Ato dificultou imunização de idosos. FOTO: Reprodução Instagram.

Em janeiro deste ano, o vereador de Maceió, Leonardo Dias (PSD), apresentou um Projeto de Lei (PL), que pretendia “assegurar o direito” de que os cidadãos maceioenses pudessem decidir se seriam vacinados ou não, usando como argumento “garantir a liberdade individual das pessoas de escolherem se serão submetidas à vacina”. 

Por mais irreal e sem nexo que o PL pudesse parecer, Dias acreditava piamente que ele deveria ser implementado – seguindo – na época – com maestria o discurso do Presidente da República, Jair Bolsonaro, e promovendo a desconfiança entre as pessoas. 

Neste domingo (14), Leonardo Dias voltou à baila, agora por supostamente ter promovido uma manifestação contra o lockdown e em defesa de Bolsonaro, ato que causou aglomeração, em um dos pontos de vacinação da cidade, impedindo a imunização de idosos. 

Em nota, o vereador afirmou que não idealizou a carreata, que publicou banners e esteve presente na “concentração do evento” apenas como “cidadão”.
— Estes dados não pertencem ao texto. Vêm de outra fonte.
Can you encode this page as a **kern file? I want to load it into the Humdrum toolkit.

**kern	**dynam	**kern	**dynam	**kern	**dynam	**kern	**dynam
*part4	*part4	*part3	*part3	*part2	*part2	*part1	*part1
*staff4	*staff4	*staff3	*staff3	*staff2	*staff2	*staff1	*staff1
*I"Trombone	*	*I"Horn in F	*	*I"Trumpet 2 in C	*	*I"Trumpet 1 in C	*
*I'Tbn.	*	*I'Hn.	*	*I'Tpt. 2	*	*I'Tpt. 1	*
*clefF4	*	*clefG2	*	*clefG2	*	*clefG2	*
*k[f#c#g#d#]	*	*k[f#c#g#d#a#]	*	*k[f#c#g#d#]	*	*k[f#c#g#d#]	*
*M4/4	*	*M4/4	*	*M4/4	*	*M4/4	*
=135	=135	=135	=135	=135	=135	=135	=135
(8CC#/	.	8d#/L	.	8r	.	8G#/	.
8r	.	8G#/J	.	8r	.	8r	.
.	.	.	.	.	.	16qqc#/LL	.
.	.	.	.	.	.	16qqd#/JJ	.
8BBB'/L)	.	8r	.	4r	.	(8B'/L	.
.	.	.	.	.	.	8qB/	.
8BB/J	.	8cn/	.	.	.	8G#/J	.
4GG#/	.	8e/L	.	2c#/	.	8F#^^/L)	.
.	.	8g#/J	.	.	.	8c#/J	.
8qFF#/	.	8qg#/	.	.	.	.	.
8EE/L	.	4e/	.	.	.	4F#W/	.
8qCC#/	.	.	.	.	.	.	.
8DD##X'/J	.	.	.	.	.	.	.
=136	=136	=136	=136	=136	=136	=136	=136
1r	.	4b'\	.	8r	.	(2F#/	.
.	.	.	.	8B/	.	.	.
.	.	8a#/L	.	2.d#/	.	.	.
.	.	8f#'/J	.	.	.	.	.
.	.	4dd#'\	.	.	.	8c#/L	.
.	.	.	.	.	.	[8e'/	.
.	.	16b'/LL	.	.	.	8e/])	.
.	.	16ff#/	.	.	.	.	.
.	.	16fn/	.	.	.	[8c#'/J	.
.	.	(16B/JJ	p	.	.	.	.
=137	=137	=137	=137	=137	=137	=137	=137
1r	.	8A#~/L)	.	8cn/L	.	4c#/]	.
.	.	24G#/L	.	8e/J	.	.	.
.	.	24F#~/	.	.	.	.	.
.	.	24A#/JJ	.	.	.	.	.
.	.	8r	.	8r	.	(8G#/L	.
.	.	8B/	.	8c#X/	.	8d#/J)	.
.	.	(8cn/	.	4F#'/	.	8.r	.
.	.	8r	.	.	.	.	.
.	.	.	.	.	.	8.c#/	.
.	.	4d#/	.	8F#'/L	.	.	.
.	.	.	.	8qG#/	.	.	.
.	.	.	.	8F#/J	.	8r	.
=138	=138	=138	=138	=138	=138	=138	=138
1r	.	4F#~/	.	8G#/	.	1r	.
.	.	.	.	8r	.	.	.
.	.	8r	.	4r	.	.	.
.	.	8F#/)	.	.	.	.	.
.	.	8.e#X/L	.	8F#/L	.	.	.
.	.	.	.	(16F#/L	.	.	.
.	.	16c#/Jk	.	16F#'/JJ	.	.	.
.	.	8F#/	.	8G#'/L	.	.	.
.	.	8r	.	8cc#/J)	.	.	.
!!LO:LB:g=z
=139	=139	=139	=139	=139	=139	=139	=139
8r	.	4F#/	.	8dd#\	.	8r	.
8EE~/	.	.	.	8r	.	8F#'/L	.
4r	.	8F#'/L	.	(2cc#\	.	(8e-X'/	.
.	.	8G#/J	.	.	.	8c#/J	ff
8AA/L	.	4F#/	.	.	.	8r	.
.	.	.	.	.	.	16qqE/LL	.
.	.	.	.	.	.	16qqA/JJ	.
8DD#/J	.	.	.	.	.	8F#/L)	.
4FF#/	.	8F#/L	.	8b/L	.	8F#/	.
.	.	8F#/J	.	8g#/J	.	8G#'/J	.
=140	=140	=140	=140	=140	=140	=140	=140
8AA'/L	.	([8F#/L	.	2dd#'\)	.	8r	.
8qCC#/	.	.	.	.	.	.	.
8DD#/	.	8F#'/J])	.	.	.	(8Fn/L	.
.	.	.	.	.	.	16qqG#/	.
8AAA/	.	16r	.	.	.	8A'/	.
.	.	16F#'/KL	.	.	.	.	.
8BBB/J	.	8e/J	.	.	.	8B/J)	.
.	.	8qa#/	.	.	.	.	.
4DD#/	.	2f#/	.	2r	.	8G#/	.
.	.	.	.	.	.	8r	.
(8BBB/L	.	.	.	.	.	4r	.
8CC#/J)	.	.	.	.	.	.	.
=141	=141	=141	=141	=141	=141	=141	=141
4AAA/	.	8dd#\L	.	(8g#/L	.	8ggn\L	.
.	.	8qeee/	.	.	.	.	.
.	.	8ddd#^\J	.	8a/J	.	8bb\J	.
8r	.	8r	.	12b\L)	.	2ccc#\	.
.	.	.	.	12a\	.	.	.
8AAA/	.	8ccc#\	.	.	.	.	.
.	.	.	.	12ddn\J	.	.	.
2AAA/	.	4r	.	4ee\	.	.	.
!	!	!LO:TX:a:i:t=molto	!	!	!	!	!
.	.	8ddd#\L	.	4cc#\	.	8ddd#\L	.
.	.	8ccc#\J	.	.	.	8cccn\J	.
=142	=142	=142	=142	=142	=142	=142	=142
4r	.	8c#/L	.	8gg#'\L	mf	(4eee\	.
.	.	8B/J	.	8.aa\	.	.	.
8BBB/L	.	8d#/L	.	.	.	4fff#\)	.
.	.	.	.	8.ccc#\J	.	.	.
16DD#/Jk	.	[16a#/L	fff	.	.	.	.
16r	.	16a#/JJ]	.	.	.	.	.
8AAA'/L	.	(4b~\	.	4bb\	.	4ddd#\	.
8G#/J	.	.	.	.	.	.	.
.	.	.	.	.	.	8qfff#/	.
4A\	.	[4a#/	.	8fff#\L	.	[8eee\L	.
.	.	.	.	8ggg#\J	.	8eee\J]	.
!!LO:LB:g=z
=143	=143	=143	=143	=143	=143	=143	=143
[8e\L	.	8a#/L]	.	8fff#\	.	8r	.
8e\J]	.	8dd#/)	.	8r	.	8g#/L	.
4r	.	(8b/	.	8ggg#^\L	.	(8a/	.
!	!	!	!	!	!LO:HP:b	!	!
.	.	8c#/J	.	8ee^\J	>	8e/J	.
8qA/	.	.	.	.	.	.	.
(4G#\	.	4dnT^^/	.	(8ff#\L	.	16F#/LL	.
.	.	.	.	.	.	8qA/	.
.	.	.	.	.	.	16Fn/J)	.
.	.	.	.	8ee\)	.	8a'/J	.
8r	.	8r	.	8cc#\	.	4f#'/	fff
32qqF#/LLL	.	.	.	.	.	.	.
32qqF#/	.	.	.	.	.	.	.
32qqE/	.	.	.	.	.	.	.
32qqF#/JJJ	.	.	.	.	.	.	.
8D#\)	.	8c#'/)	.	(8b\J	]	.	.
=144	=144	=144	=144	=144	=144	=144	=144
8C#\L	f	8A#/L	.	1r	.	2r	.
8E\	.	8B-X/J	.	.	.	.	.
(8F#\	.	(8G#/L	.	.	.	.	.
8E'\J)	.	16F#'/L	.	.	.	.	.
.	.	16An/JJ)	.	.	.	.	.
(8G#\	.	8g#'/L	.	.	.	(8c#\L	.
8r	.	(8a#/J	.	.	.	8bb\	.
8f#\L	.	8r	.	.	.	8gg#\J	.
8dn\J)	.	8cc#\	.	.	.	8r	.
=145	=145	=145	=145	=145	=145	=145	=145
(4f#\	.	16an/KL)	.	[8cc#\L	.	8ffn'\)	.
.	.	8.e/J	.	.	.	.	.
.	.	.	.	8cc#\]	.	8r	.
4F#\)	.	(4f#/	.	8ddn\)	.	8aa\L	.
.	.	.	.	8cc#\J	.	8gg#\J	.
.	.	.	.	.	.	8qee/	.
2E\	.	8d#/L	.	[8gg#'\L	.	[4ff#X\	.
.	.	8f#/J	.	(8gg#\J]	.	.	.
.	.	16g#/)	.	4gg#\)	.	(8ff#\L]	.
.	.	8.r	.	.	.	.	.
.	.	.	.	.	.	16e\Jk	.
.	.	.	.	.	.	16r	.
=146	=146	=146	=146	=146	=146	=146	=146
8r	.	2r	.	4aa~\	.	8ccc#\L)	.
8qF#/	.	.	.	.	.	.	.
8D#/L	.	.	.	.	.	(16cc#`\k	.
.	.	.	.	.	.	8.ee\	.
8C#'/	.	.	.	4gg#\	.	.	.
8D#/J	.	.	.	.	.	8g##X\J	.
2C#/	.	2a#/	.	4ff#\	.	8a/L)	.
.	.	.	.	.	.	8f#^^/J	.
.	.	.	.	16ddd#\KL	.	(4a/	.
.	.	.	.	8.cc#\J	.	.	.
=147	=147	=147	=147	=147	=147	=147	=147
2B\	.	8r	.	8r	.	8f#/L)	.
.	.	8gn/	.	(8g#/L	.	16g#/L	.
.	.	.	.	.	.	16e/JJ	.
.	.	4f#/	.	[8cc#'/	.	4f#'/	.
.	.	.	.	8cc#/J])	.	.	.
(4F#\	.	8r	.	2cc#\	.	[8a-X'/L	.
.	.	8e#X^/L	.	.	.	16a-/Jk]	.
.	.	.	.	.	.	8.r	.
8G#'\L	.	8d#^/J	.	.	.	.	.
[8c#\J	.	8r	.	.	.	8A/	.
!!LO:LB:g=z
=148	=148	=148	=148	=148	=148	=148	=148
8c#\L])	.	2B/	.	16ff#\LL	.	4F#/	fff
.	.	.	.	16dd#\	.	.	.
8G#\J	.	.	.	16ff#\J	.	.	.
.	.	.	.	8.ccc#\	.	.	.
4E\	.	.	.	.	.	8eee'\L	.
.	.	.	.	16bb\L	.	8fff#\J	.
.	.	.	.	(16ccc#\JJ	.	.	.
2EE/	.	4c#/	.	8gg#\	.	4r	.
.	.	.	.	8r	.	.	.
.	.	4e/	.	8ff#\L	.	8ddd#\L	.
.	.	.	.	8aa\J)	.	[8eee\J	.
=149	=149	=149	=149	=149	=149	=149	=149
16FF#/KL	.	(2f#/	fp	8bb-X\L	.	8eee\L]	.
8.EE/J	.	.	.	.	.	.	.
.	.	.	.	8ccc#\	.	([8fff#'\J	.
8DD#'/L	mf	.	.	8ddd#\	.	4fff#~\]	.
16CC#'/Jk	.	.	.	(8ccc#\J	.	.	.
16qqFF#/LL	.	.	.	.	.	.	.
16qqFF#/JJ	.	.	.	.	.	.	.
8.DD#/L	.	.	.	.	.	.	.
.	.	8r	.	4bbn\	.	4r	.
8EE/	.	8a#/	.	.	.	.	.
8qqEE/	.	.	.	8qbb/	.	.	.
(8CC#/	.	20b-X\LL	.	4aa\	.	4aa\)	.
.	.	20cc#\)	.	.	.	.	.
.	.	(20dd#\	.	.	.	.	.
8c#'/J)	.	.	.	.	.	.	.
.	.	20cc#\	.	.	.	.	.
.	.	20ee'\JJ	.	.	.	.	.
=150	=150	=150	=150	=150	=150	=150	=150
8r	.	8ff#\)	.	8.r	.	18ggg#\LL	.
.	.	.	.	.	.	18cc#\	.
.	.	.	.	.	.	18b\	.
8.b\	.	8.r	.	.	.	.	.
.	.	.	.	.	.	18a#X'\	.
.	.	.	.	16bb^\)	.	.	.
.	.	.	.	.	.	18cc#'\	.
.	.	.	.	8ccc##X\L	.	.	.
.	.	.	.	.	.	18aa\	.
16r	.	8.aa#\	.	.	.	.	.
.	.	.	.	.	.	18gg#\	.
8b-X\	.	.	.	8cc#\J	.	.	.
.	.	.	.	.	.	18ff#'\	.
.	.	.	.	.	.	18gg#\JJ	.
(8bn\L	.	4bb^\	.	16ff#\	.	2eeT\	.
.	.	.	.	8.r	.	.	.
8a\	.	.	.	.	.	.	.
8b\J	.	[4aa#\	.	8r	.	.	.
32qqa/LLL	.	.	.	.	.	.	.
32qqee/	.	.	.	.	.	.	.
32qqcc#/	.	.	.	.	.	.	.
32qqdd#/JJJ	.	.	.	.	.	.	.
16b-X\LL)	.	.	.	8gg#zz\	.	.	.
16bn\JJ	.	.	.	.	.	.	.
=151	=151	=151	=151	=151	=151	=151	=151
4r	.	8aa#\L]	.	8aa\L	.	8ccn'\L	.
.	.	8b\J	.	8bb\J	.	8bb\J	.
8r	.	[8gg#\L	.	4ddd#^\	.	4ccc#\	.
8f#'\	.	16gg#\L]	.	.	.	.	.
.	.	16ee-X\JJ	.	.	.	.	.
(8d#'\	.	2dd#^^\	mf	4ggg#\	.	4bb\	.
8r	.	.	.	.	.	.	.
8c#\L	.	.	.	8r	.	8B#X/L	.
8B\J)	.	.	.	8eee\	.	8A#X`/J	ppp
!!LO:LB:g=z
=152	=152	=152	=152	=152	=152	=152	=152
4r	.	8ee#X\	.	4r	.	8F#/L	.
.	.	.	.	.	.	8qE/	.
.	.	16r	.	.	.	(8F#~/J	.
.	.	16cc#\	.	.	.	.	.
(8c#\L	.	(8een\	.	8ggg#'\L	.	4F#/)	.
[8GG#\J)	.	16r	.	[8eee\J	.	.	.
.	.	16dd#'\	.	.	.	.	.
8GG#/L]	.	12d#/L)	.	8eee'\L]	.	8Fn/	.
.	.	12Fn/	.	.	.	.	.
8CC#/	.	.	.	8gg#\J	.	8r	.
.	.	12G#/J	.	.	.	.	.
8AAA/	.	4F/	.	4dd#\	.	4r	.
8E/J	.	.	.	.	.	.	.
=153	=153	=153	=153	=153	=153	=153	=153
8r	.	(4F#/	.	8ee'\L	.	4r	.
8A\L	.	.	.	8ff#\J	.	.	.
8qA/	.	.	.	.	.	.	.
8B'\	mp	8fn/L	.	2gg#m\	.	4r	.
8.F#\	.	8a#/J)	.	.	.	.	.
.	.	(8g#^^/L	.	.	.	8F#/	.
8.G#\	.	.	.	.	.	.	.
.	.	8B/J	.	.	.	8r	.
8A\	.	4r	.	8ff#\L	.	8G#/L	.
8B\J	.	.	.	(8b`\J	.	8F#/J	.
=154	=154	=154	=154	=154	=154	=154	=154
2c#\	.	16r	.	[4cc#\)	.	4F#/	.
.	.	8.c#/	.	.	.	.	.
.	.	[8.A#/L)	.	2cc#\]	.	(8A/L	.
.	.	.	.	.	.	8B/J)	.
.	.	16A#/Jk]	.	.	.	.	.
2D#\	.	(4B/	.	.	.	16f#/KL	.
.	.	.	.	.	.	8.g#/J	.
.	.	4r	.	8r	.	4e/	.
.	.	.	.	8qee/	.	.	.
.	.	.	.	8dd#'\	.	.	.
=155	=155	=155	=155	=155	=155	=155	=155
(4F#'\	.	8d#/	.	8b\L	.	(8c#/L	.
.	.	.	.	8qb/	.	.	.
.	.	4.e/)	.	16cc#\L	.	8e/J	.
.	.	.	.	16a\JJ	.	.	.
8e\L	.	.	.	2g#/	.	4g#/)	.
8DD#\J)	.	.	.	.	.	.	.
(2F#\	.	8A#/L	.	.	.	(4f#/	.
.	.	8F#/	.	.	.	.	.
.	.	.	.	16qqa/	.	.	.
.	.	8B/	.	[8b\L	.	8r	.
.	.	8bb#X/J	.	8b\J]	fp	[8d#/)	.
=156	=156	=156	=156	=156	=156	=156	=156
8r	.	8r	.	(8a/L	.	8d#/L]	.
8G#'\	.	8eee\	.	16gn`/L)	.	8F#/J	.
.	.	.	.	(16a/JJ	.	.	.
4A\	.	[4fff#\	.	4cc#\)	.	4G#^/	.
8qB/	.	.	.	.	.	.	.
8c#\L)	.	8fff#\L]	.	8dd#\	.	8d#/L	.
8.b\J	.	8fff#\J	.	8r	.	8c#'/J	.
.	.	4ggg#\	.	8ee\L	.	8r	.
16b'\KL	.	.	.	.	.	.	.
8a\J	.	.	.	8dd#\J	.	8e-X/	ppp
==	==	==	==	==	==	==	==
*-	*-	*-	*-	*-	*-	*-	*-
O fato é que as falas e condutas do “cidadão” Leonardo Dias têm consequências e influenciam diversas pessoas, uma vez que ele ocupa um cargo público e deve satisfações aos eleitores. 

Sendo assim, voltamos mais uma vez a Popper, agora tendo como base o Paradoxo da Liberdade, que diz que a liberdade irrestrita permite que o mais forte use dos seus aparatos para oprimir os demais e restringir a própria liberdade. Dessa forma, quem possui um poderio – seja bélico, legislativo ou mesmo midiático – tem as ferramentas necessárias para cercear quem pense diferente ou promover atos autoritários. 

Leonardo Dias ao lado de manifestantes. FOTO: Reprodução Instagram.

No caso de Dias, ele possui os dois últimos e tem os usado de forma inconsequente para legitimar um modus operandi extremista, negacionista e, acima de tudo, perigoso. Ainda em sua nota, o vereador afirma que “não tinha conhecimento que a vacinação ocorreria neste domingo”, o que é no mínimo irresponsável, visto que ele é um membro da Câmara Municipal de Maceió. 

Para finalizar, é preciso abordar o Paradoxo da Democracia – também de Karl Popper – que fala que quanto mais democrática é uma Democracia, mais ela permitirá a ascensão de um tirano. 

Como um exercício de analogia, trazendo para o contexto brasileiro, esse conceito nos coloca uma pulga atrás da orelha: estaríamos sendo anti-democráticos por tentar evitar os malefícios causados por negacionistas intolerantes? Estaríamos nos colocando no mesmo lugar que eles? 

Nós, enquanto sociedade, falhamos em deixar que figuras claramente nocivas ganhassem voz e, sobretudo, exercessem cargos públicos e de influência. Precisamos fazer essa mea-culpa.

Como alento, podemos ler o artigo 4º da Declaração dos Direitos do Homem e do Cidadão e perceber que limitar os prejuízos sociais não é ser intolerante, é prezar pela equidade e pelo bem-estar social.

“A liberdade consiste em poder fazer tudo aquilo que não prejudique outrem: assim, o exercício dos direitos naturais de cada homem não tem por limites senão os que asseguram aos outros membros da sociedade o gozo dos mesmos direitos. Estes limites apenas podem ser determinados pela Lei.”.